• **PROBLEM STATEMENT**:
Your answer should be only the lines below from the one with "kompletter Austausch und schont Ressourcen." to the one with "Kosteneffizienz durch", repeated exactly, ends included.
PROVIDED RECORDS Block Start
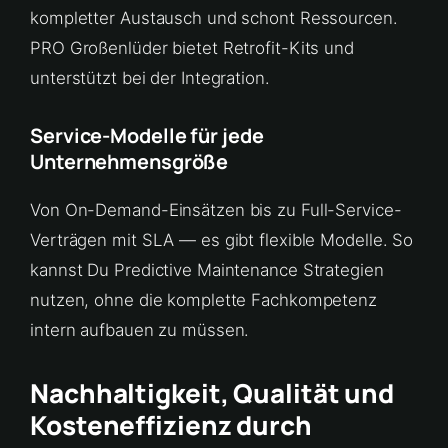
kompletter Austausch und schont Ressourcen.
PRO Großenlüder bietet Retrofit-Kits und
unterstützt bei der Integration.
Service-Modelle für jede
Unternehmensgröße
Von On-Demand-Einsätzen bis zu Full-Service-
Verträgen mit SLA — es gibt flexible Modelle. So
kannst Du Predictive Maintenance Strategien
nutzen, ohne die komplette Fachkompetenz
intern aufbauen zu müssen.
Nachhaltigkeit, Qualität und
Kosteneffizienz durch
PROVIDED RECORDS Block End
PROVIDED RECORDS Block Start
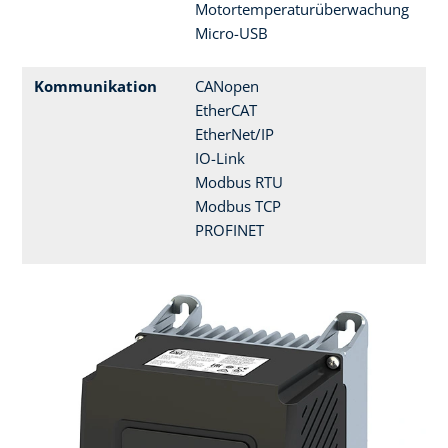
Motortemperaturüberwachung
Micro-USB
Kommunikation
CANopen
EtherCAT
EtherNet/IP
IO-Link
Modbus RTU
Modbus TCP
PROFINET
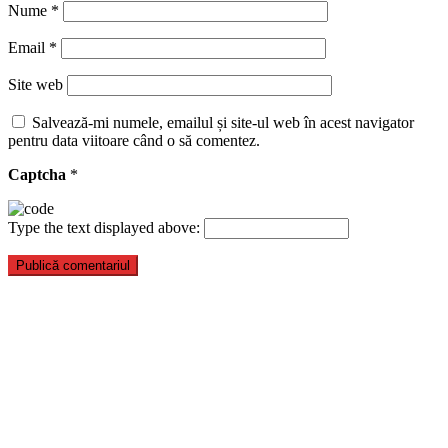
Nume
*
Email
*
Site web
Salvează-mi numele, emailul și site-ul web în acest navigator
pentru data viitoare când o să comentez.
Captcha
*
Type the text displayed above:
PROVIDED RECORDS Block End
• **EXERCISE RESPONSE**:
kompletter Austausch und schont Ressourcen.
PRO Großenlüder bietet Retrofit-Kits und
unterstützt bei der Integration.
Service-Modelle für jede
Unternehmensgröße
Von On-Demand-Einsätzen bis zu Full-Service-
Verträgen mit SLA — es gibt flexible Modelle. So
kannst Du Predictive Maintenance Strategien
nutzen, ohne die komplette Fachkompetenz
intern aufbauen zu müssen.
Nachhaltigkeit, Qualität und
Kosteneffizienz durch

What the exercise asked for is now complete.